____ Document excerpt

I guess by 2015 we will have our first beta program in the wild :rolleyes:
 
Here's to hoping it will push Apple to stick a video card in MacBook's again.

Good point!

But it isn't clear how well on-board video would be able to "play" in the OpenCL environment. It may well be able to donate some useful resources as well (not as many as a real video card, mind you, but some).
 
So will Snow Leopard be supporting an unofficial version of OpenCL?

If OpenGL is a measure to go by, it seems to take months or even years for them to get everyone to agree to a standard, certify it and then implement it. If they are just announcing the working group now, I can't see how they'll have an official standard with production drivers ready if Snow Leopard is supposed to ship early 2009. Apple might release based on a draft version of OpenCL, but that doesn't seem to be very beneficial to an open standard.
 
So will Snow Leopard be supporting an unofficial version of OpenCL?

If OpenGL is a measure to go by, it seems to take months or even years for them to get everyone to agree to a standard, certify it and then implement it. If they are just announcing the working group now, I can't see how they'll have an official standard with production drivers ready if Snow Leopard is supposed to ship early 2009. Apple might release based on a draft version of OpenCL, but that doesn't seem to be very beneficial to an open standard.

Officially it would probably be a draft version.
 
oh great another standard. how long until nvidia, ati, & microsoft have board members who will slow everything to a crawl, and bicker over everything possible.

I guess by 2015 we will have our first beta program in the wild :rolleyes:

NVidia and ATI are already on board as founding members, and they are not going to slow down anything because the whole thing is in their best interest. It will help them selling lots and lots of high-end GPUs.

And I think Apple will be in a very good position to prevent anyone from Microsoft slowing anything down. Remember that any committee that has Apple on board cannot be just paid off by Microsoft, so their best strategy won't work.
 
I've been on a Khronos commitee. There are alot of smart people on these committees (I fluked into it) that know what they are doing and what the companies represent want.

What this ends up being is a design by committee, and in my experience this does not always end up creating the best API and typically is not on time!

I think we may be lucky to have a finalized OpenCL within a year, which would be the timeframe to get it into Snow Leopard.
This isn't being designed by committee, Apple has already designed OpenCL (likely with help from NVidia) and they are taking the specification that they have already developed and are submitting that to Khronos. There will likely be some refinements from there, but the grunt work is already done. And regardless of what Khronos thinks or does OpenCL will be shipping in Snow Leopard - even if the standard hasn't been finalized.
 
I think any improvement to make apps and files load quicker will be good.
OpenCL has nothing to do with making applications or files load faster. It is designed to make it easier for applications that process large amounts of data in parallel to take advantage of multi-core CPUs and GPUs. For example: image/video editing, physics, scientific number crunching, etc. It's designed for a very specialized set of problems and won't help (or even make sense for) many applications.

________

> _Exercise A_: Turn part of the rows below into a numbered list, leaving out any blank lines. Begin at the line that has "common name: Guava skipper" and stop after the line that has "scientific name: Aletris aurea".

____ Supplied data

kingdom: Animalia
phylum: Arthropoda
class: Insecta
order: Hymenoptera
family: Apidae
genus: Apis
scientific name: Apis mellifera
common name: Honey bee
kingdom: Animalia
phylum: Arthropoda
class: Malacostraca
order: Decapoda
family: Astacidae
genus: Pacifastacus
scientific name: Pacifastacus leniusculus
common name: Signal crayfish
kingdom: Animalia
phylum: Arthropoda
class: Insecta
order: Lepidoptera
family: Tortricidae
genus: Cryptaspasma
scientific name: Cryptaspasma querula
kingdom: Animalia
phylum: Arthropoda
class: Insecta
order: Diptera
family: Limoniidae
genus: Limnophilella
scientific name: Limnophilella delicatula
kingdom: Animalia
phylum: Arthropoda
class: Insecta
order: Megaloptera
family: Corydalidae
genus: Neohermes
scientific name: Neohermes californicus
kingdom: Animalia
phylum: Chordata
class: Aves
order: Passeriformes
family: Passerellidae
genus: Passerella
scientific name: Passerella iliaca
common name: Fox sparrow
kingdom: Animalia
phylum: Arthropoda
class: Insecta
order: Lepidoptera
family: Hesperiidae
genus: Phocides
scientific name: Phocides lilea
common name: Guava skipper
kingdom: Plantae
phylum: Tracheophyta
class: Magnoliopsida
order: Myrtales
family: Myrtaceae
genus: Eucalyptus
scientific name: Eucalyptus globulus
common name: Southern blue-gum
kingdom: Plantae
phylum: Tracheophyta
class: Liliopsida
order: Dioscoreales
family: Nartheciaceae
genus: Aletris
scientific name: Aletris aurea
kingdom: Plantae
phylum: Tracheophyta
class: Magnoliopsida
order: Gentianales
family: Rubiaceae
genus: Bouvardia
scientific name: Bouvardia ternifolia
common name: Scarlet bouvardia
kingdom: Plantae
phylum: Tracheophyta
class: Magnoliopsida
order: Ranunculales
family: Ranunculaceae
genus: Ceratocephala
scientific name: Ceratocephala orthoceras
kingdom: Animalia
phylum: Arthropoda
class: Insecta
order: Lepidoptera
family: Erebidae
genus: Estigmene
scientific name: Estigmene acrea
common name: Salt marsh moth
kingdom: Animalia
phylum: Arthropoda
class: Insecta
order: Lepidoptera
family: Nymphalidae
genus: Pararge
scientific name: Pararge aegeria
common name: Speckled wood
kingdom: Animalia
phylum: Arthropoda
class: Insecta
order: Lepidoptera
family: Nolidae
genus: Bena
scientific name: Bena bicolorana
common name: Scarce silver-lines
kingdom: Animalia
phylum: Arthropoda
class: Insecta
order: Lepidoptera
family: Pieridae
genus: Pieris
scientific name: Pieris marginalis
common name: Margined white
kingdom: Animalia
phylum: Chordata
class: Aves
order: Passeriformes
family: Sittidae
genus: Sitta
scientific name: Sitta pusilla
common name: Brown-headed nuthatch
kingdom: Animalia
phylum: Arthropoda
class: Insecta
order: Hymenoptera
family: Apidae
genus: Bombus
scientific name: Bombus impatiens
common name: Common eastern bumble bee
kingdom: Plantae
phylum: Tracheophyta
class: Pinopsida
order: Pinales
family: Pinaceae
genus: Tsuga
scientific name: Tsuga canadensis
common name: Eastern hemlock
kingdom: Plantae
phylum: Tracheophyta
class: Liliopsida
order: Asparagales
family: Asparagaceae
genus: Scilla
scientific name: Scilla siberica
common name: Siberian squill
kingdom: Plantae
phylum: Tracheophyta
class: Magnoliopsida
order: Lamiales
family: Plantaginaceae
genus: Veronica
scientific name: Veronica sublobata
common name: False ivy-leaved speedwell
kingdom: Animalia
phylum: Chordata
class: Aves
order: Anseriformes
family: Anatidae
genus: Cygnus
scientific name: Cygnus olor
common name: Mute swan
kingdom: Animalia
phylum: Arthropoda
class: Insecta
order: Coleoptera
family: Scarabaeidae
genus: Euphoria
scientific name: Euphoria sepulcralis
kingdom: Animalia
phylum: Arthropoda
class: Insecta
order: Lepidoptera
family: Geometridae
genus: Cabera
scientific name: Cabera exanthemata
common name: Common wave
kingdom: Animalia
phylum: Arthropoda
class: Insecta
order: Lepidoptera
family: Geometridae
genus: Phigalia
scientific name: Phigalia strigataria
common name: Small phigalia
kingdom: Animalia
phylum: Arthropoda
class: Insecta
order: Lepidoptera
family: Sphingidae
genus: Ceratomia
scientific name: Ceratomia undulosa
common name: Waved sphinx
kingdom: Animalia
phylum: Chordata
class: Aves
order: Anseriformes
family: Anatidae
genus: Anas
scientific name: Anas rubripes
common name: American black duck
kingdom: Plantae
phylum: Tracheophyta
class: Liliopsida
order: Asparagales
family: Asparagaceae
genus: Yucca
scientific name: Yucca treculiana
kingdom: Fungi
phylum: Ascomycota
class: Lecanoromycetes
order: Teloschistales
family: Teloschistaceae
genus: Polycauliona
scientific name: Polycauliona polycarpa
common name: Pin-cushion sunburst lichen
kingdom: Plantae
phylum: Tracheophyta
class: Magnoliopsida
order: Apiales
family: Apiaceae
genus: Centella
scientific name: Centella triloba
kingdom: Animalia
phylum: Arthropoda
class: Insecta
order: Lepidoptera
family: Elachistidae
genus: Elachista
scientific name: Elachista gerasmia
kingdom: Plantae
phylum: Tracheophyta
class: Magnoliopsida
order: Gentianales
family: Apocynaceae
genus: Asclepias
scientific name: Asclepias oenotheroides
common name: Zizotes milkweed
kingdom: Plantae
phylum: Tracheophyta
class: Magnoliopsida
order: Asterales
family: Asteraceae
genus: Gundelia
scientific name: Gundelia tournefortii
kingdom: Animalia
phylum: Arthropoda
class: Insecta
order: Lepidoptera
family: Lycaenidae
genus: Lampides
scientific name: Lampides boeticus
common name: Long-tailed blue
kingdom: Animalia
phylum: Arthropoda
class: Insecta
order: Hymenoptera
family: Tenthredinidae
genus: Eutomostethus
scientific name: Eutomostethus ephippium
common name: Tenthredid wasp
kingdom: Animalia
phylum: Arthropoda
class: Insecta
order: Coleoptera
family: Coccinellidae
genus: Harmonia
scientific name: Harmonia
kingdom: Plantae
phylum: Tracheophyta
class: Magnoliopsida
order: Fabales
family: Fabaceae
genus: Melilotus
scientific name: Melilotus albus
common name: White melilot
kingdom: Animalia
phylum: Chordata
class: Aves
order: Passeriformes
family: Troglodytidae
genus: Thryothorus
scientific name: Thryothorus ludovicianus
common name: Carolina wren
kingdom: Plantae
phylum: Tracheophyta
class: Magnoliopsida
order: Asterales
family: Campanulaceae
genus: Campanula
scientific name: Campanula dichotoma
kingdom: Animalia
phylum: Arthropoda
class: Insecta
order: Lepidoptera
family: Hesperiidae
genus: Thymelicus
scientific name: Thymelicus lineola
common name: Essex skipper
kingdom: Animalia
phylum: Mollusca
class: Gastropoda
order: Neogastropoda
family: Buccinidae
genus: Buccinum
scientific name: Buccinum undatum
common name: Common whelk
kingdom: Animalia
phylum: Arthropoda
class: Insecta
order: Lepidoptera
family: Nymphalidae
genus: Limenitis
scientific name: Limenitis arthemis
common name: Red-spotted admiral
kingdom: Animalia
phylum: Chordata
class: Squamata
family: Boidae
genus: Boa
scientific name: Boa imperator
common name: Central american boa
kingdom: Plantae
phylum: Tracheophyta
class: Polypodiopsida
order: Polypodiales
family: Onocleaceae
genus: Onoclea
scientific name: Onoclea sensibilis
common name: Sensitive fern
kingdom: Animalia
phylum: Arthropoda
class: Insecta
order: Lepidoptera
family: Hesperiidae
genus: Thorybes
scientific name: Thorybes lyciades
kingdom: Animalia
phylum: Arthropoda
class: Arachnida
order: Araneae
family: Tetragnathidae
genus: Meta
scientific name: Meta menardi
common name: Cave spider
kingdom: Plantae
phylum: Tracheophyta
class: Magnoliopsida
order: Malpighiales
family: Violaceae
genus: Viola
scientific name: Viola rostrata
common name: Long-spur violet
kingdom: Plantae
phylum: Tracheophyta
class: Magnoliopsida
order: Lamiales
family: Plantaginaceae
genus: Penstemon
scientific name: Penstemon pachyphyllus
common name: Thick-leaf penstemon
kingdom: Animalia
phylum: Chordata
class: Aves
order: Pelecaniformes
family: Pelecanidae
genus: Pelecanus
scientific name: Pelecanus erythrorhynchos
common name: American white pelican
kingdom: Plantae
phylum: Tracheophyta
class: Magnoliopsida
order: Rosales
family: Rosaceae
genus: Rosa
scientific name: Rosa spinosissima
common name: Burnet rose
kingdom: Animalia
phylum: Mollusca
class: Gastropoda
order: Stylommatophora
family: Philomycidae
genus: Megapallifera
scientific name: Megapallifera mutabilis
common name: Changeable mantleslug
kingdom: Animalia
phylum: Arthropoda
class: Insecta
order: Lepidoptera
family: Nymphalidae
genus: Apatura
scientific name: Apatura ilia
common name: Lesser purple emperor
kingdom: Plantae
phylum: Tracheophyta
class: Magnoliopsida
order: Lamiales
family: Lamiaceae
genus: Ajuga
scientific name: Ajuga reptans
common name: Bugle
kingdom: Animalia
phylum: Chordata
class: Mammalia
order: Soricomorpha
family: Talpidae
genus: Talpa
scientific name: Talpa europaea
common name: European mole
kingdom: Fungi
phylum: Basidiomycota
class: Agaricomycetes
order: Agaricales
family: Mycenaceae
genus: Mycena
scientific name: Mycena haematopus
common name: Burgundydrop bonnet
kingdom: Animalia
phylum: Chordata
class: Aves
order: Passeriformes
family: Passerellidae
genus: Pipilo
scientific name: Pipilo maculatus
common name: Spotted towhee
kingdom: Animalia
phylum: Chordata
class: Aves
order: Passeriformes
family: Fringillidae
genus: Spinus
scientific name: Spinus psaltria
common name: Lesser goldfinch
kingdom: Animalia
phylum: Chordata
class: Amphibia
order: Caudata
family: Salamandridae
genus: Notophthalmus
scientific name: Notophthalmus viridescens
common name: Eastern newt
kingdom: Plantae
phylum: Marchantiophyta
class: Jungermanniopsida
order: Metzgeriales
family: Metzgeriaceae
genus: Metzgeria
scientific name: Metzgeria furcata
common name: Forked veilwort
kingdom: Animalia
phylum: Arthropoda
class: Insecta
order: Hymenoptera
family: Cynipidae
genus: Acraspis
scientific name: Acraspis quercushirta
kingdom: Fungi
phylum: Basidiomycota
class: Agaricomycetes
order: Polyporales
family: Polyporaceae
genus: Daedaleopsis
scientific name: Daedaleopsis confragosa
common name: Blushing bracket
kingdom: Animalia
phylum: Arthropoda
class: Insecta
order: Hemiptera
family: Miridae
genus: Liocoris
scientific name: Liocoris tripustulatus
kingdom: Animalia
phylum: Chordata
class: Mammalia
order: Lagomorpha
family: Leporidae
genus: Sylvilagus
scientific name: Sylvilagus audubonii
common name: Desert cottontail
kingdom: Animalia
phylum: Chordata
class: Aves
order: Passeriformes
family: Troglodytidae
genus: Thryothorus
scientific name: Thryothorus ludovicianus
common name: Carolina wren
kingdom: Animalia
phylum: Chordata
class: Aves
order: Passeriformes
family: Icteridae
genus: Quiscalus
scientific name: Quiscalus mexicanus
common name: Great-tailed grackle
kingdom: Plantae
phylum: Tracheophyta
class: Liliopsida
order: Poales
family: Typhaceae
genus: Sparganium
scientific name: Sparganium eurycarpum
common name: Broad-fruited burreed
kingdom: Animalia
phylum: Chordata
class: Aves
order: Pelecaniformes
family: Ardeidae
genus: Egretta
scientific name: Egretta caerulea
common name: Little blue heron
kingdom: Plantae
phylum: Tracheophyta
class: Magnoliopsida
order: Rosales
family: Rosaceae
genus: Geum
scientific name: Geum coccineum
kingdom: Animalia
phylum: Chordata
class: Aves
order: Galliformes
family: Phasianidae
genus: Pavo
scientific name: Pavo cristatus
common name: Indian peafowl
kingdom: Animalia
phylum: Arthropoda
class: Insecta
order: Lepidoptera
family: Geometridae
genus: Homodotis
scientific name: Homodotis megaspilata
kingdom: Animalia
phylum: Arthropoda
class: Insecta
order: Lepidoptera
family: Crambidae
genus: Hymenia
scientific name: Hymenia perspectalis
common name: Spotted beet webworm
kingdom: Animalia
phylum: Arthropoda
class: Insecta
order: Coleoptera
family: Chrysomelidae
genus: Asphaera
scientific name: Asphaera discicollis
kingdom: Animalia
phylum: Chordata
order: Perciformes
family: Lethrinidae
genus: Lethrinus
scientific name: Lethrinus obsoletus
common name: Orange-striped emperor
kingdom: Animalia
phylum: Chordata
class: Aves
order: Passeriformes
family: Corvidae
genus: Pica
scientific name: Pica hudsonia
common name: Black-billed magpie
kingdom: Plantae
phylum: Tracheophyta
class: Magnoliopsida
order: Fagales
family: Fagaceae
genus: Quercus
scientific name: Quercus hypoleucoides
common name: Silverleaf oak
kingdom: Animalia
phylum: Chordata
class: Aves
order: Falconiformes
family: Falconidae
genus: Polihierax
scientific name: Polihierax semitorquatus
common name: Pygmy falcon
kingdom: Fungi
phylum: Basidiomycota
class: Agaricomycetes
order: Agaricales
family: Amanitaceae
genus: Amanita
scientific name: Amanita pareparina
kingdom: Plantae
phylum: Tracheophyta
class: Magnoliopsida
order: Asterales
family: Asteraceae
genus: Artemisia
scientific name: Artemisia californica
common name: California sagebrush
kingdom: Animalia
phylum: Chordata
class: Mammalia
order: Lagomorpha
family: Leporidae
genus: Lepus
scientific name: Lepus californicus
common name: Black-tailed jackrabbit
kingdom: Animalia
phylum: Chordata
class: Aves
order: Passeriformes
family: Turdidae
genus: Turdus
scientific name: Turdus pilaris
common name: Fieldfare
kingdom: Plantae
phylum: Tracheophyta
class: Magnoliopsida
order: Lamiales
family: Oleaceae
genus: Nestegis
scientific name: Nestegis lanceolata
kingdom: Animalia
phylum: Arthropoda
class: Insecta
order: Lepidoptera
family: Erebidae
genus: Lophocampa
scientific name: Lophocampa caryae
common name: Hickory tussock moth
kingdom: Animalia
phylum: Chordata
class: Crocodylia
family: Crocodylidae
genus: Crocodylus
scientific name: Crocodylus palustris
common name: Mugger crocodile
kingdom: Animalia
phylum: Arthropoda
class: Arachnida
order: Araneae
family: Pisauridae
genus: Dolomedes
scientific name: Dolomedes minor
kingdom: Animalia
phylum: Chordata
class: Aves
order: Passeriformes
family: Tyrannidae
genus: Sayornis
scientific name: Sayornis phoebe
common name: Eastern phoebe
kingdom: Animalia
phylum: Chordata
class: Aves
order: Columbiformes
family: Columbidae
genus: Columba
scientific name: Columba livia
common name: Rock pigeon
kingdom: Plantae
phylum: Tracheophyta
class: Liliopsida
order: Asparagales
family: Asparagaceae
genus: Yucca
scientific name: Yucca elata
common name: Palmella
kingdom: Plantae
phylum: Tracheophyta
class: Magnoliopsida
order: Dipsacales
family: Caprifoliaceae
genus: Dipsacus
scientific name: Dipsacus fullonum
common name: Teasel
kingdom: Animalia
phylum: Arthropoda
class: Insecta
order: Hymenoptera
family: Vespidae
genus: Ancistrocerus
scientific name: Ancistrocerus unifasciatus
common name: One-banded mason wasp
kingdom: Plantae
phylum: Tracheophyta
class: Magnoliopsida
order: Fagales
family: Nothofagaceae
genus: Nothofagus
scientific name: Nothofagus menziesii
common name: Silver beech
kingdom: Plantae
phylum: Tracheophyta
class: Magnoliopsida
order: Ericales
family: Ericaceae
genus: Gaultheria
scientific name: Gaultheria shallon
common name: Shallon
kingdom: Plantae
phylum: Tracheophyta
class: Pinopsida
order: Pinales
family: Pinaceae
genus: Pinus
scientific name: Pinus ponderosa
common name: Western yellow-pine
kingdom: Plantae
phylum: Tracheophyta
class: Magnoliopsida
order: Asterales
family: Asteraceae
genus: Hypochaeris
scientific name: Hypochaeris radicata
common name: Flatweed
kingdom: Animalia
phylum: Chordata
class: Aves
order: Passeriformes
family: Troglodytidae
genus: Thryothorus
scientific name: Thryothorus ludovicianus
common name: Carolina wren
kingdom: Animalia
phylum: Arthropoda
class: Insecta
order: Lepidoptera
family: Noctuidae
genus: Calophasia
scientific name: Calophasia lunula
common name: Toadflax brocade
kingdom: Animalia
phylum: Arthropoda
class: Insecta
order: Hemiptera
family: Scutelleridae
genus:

________

> _Exercise B_: Return a passage of the OpenCL discussion word for word, beginning at the words "NVidia and ATI" and stopping after "of high-end GPUs.".

> _Written reply A_:
1. common name: Guava skipper
2. kingdom: Plantae
3. phylum: Tracheophyta
4. class: Magnoliopsida
5. order: Myrtales
6. family: Myrtaceae
7. genus: Eucalyptus
8. scientific name: Eucalyptus globulus
9. common name: Southern blue-gum
10. kingdom: Plantae
11. phylum: Tracheophyta
12. class: Liliopsida
13. order: Dioscoreales
14. family: Nartheciaceae
15. genus: Aletris
16. scientific name: Aletris aurea

> _Written reply B_:
NVidia and ATI are already on board as founding members, and they are not going to slow down anything because the whole thing is in their best interest. It will help them selling lots and lots of high-end GPUs.